Tra le diverse novità editoriali del panorama odierno, dopo aver già segnalato il libro “X 30 denari” di Roberto Milone, “A braccia aperte fra le nuvole” di Fabio Salvatore, “Figli di chi? Quale futuri ci si aspetta” di don Stefano Tartani, “L’ultimo esorcista” di Paolo Rodari e padre Gabriele Amorth, “Il libro segreto di Gesù” di Simone Venturini e “L’immenso sguardo” di Carlo Climati, oggi presentiamo un testo che lo scrittore stesso ha definito poter essere il suo testamento! Si tratta del libro “Nulla andrà perduto” edito da Piemme e scritto da S.E.Mons Giovanni D’Ercole. Nel libro – in un capitolo dedicato alla gioia – si parla anche della Comunità Nuovi Orizzonti come esempio di testimonianza di nuova evangelizzazione e in particolare di efficace realtà nel trasmettere la Gioia di Cristo Risorto.

Ecco il testo di presentazione:

Nella notte del 6 aprile 2009 un terremoto di magnitudo 5.9 della scala Richter colpisce L’Aquila: il bilancio è di oltre 300 vittime, 1.600 feriti e miliardi di euro di danni.
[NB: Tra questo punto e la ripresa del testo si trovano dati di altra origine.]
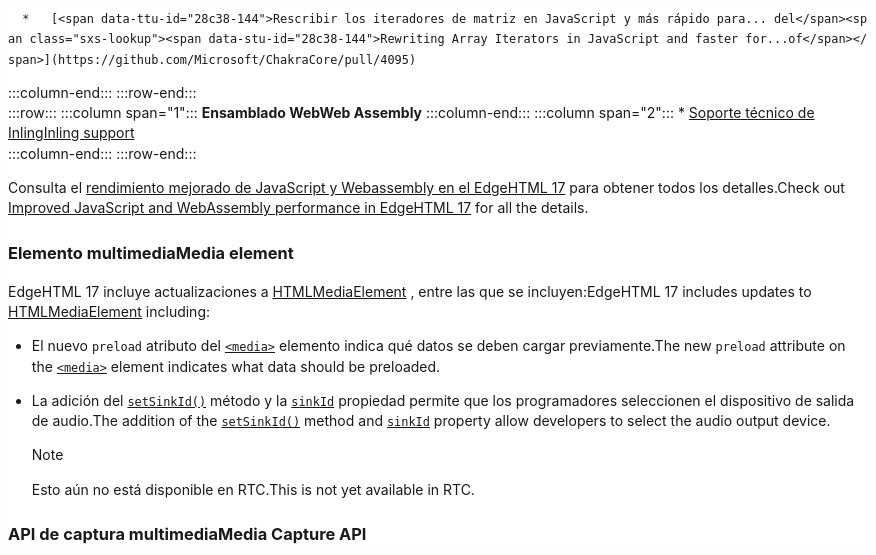       *   [<span data-ttu-id="28c38-144">Rescribir los iteradores de matriz en JavaScript y más rápido para... del</span><span class="sxs-lookup"><span data-stu-id="28c38-144">Rewriting Array Iterators in JavaScript and faster for...of</span></span>](https://github.com/Microsoft/ChakraCore/pull/4095)  
   :::column-end:::
:::row-end:::  
:::row:::
   :::column span="1":::
      **<span data-ttu-id="28c38-145">Ensamblado Web</span><span class="sxs-lookup"><span data-stu-id="28c38-145">Web Assembly</span></span>**
   :::column-end:::
   :::column span="2":::
      *   [<span data-ttu-id="28c38-146">Soporte técnico de Inling</span><span class="sxs-lookup"><span data-stu-id="28c38-146">Inling support</span></span>](https://github.com/Microsoft/ChakraCore/pull/3681)  
   :::column-end:::
:::row-end:::  

<span data-ttu-id="28c38-147">Consulta el [rendimiento mejorado de JavaScript y Webassembly en el EdgeHTML 17](https://blogs.windows.com/msedgedev/2018/06/19) para obtener todos los detalles.</span><span class="sxs-lookup"><span data-stu-id="28c38-147">Check out [Improved JavaScript and WebAssembly performance in EdgeHTML 17](https://blogs.windows.com/msedgedev/2018/06/19) for all the details.</span></span>  

### <span data-ttu-id="28c38-148">Elemento multimedia</span><span class="sxs-lookup"><span data-stu-id="28c38-148">Media element</span></span>

<span data-ttu-id="28c38-149">EdgeHTML 17 incluye actualizaciones a [HTMLMediaElement](https://developer.mozilla.org/docs/Web/API/HTMLMediaElement) , entre las que se incluyen:</span><span class="sxs-lookup"><span data-stu-id="28c38-149">EdgeHTML 17 includes updates to [HTMLMediaElement](https://developer.mozilla.org/docs/Web/API/HTMLMediaElement) including:</span></span>  

*   <span data-ttu-id="28c38-150">El nuevo `preload` atributo del [`<media>`](https://developer.mozilla.org/docs/Web/API/HTMLMediaElement) elemento indica qué datos se deben cargar previamente.</span><span class="sxs-lookup"><span data-stu-id="28c38-150">The new `preload` attribute on the [`<media>`](https://developer.mozilla.org/docs/Web/API/HTMLMediaElement) element indicates what data should be preloaded.</span></span>
*   <span data-ttu-id="28c38-151">La adición del [`setSinkId()`](https://developer.mozilla.org/docs/Web/API/HTMLMediaElement/setSinkId) método y la [`sinkId`](https://developer.mozilla.org/docs/Web/API/HTMLMediaElement/sinkId) propiedad permite que los programadores seleccionen el dispositivo de salida de audio.</span><span class="sxs-lookup"><span data-stu-id="28c38-151">The addition of the [`setSinkId()`](https://developer.mozilla.org/docs/Web/API/HTMLMediaElement/setSinkId) method and [`sinkId`](https://developer.mozilla.org/docs/Web/API/HTMLMediaElement/sinkId) property allow developers to select the audio output device.</span></span>  
    
    > [!NOTE]
    > <span data-ttu-id="28c38-152">Esto aún no está disponible en RTC.</span><span class="sxs-lookup"><span data-stu-id="28c38-152">This is not yet available in RTC.</span></span>  
    
### <span data-ttu-id="28c38-153">API de captura multimedia</span><span class="sxs-lookup"><span data-stu-id="28c38-153">Media Capture API</span></span>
Pochi mesi dopo, il Santo Padre invia sul posto monsignor Giovanni D’Ercole, pastore assai apprezzato e volto noto al pubblico televisivo che lo segue da anni nella trasmissione “Sulla via di Damasco”. Ma don Giovanni – così ama farsi chiamare – è anche e soprattutto uomo d’azione. E quando, a oltre un anno di distanza dal terremoto, coglie le lamentele della gente per le macerie non ancora rimosse, non ci pensa un attimo: rimboccatosi le maniche, imbraccia una pala e comincia a darsi da fare. Perché, spiega, proprio questo deve fare la Chiesa oggi: darsi da fare affinché, tra le problematiche della postmodernità, gli uomini possano sentire che la Chiesa è accanto a loro, ne incoraggia il cammino. Quello odierno è uno scenario inquietante, e il terremoto dell’Aquila ne è una metafora quanto mai efficace.